Following a discussion today on how best to fill short-term funding gaps with tuition hikes, members of the Board of Trustees will focus their attention on the long-term financial health of the University.
Between 2008 and 2009, the Chapel Hill Investment Fund’s value decreased 19.8 percent, from $2.22 billion to $1.78 billion. This fund makes up most of the University’s endowment.
In the last two fiscal years, the fund bounced back, and once again is $2.22 billion.
Jon King, president and CEO of the UNC Management Co., which manages the fund, will give his annual report to the budget, finance and audit committee of the board today about the University’s endowment.
The endowment is made up of privately donated funds. Most donations are restricted to specific uses.
The donated money is then invested, and the interest from the investment funds the endowment’s goals.
The endowment focuses on the long-term growth of UNC, especially through funding scholarships and faculty positions.
King said the percentage of the total endowment made available each year for use by the school changes depending on economic circumstances.
That percent bottomed out at 4.4 percent in 2008, and increased to 5.6 percent for the last fiscal year.
King said his group invests the endowment conservatively compared to other universities.
“We tend to go down less in down markets and up less in up markets,” he said.
“In fiscal (year) 2009, a lot of the Ivy League schools with very large endowments reported losses of 25 to 30 percent, and we lost 19.8 percent,” he said.
By contrast, the value of UNC’s fund increased 14.4 percent from 2010 to 2011, while the University of Virginia’s endowment value increased 20 percent.

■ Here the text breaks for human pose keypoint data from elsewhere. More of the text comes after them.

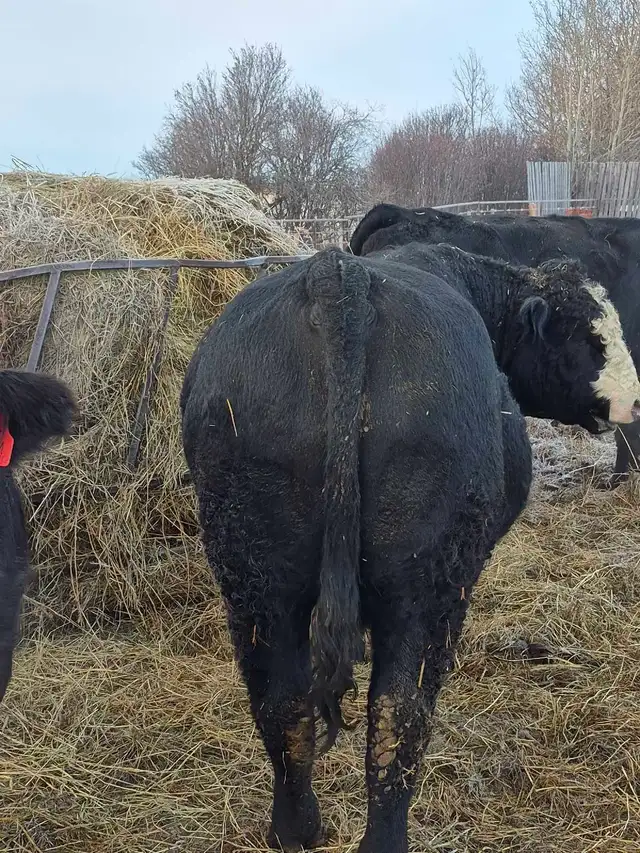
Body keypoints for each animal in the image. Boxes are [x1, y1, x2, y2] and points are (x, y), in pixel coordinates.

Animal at [180, 248, 638, 853]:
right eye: (587, 336)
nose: (633, 402)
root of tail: (339, 275)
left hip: (254, 573)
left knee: (282, 700)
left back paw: (296, 831)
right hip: (428, 586)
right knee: (401, 711)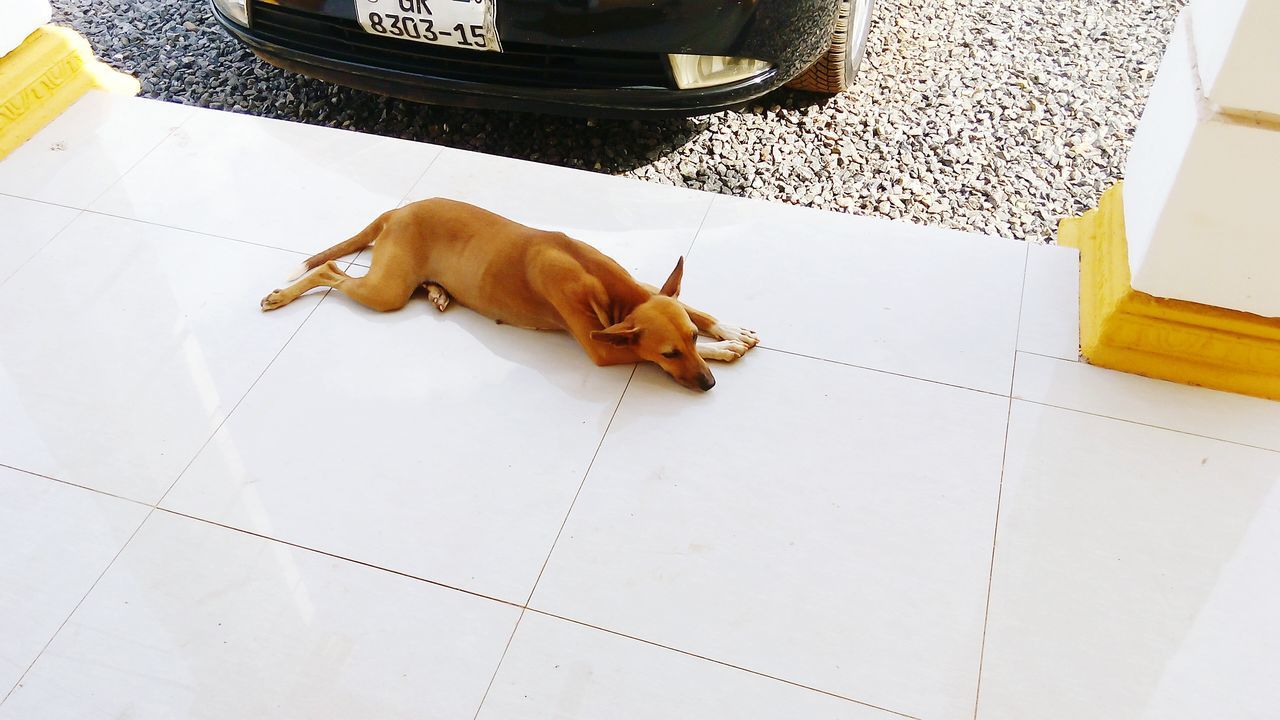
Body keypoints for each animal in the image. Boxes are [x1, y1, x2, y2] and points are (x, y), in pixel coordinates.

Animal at [261, 196, 757, 389]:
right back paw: (284, 295)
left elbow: (696, 308)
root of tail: (396, 211)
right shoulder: (601, 348)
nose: (710, 385)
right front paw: (724, 351)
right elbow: (634, 349)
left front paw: (728, 331)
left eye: (692, 338)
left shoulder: (648, 289)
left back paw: (439, 292)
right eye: (669, 354)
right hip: (386, 291)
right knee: (329, 268)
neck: (609, 286)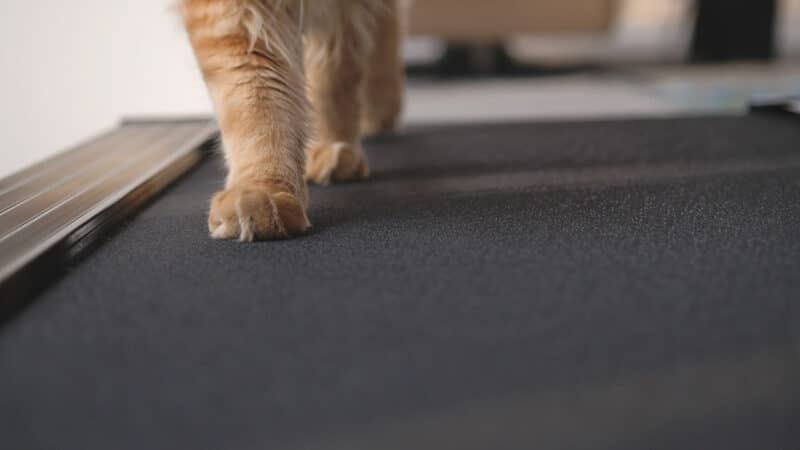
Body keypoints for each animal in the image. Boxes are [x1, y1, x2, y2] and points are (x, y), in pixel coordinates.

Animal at [183, 1, 406, 241]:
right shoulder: (235, 16)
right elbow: (259, 106)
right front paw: (263, 188)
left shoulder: (340, 17)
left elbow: (332, 80)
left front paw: (326, 145)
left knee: (386, 32)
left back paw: (378, 113)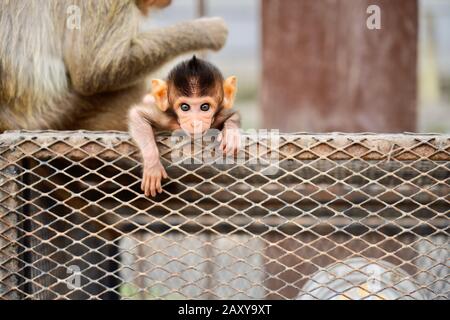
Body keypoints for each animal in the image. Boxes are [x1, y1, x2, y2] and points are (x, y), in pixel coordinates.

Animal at [129, 56, 241, 199]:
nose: (195, 123)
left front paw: (231, 136)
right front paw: (152, 167)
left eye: (205, 107)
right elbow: (137, 115)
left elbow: (233, 114)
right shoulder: (167, 119)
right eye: (185, 107)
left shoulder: (219, 116)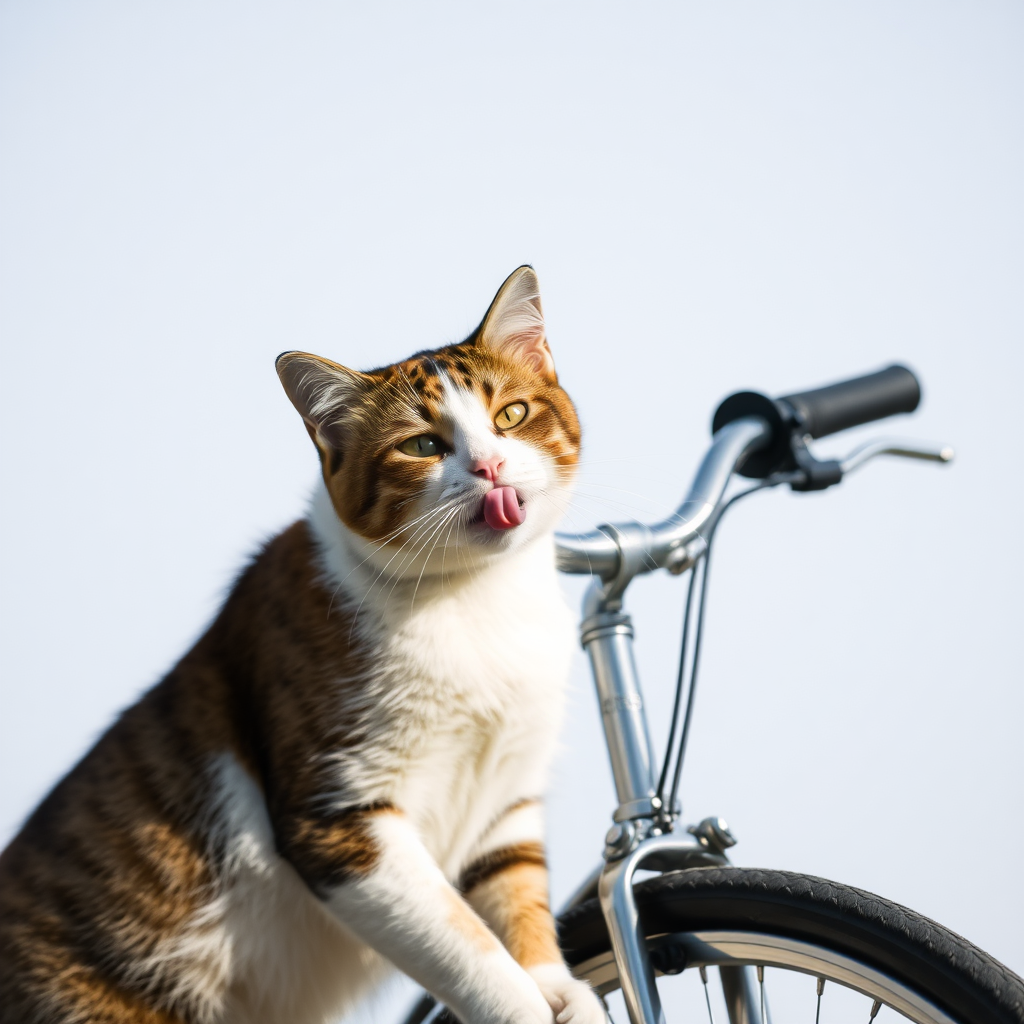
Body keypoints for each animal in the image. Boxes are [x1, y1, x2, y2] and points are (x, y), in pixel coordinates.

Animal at [0, 266, 606, 1024]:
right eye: (423, 446)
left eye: (513, 415)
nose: (492, 466)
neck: (475, 599)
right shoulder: (341, 817)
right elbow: (468, 947)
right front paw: (521, 1004)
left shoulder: (506, 803)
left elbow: (517, 896)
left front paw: (558, 986)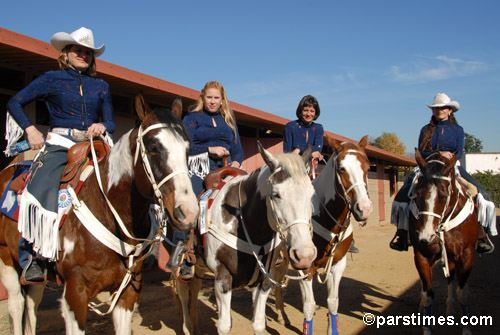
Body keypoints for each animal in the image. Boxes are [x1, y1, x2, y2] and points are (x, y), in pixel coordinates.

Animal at [0, 100, 199, 335]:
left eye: (187, 150)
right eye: (153, 148)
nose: (188, 213)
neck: (108, 212)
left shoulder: (128, 292)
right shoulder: (75, 294)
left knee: (32, 305)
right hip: (6, 258)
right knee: (16, 304)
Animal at [172, 142, 318, 335]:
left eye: (311, 193)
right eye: (277, 194)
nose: (304, 255)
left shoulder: (264, 280)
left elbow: (259, 324)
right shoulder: (223, 277)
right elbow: (224, 326)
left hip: (200, 263)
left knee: (194, 288)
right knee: (182, 290)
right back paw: (188, 327)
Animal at [272, 136, 374, 335]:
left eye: (367, 167)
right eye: (342, 169)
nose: (364, 209)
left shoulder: (338, 264)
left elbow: (333, 303)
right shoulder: (305, 269)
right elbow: (309, 306)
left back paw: (281, 315)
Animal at [410, 152, 480, 335]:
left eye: (443, 196)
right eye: (418, 194)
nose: (426, 236)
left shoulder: (466, 255)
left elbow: (463, 293)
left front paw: (467, 329)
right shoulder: (421, 255)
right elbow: (428, 294)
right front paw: (427, 328)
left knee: (450, 279)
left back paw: (451, 310)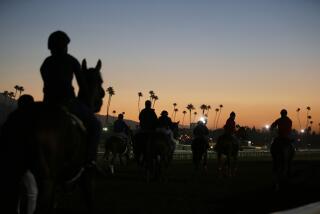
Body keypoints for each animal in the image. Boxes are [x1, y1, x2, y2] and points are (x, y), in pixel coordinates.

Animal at [0, 59, 104, 213]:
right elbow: (89, 202)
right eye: (101, 81)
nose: (101, 100)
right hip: (46, 180)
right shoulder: (87, 178)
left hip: (13, 175)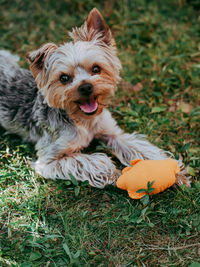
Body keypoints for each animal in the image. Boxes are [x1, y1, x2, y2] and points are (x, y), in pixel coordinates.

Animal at [0, 8, 190, 188]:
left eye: (96, 69)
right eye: (64, 78)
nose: (85, 87)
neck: (83, 120)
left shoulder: (113, 133)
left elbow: (142, 149)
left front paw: (170, 171)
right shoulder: (49, 158)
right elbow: (92, 162)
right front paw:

During the tuition and fee advisory task force meeting on Monday, students questioned Executive Vice Chancellor and Provost Bruce Carney about why UNC hasn’t used endowment funds to make up for the losses in state funding.
Dick Mann, vice chancellor for finance and administration, said this funding isn’t as available as it seems, with the vast majority of it being donated for specific uses.
“Most of that is already budgeted for very specific things,” he said.
He added that private universities typically have more unrestricted private funds than public universities.
Del Helton, associate director for donor relations in the College of Arts and Sciences, said the college has not considered dipping into its endowment.
“You want this money to be here for future generations,” she said. “It’s very dangerous over the long term because once that money is gone, it’s gone.”
Cecil Wooten, chairman of the Department of Classics, said endowments are crucial for the department.
He said the J. P. Harland Endowment Fund provides about $8,000 a year for graduate archeology students to travel to Europe, which is necessary for their education.
But the endowment also attracts students to the department, he said.
“When graduate students apply to this department … one of the questions they ask is, ‘Is there money available for travel in the summer?’” he said. “If I said no, we would not attract a lot of the good students that we do attract.”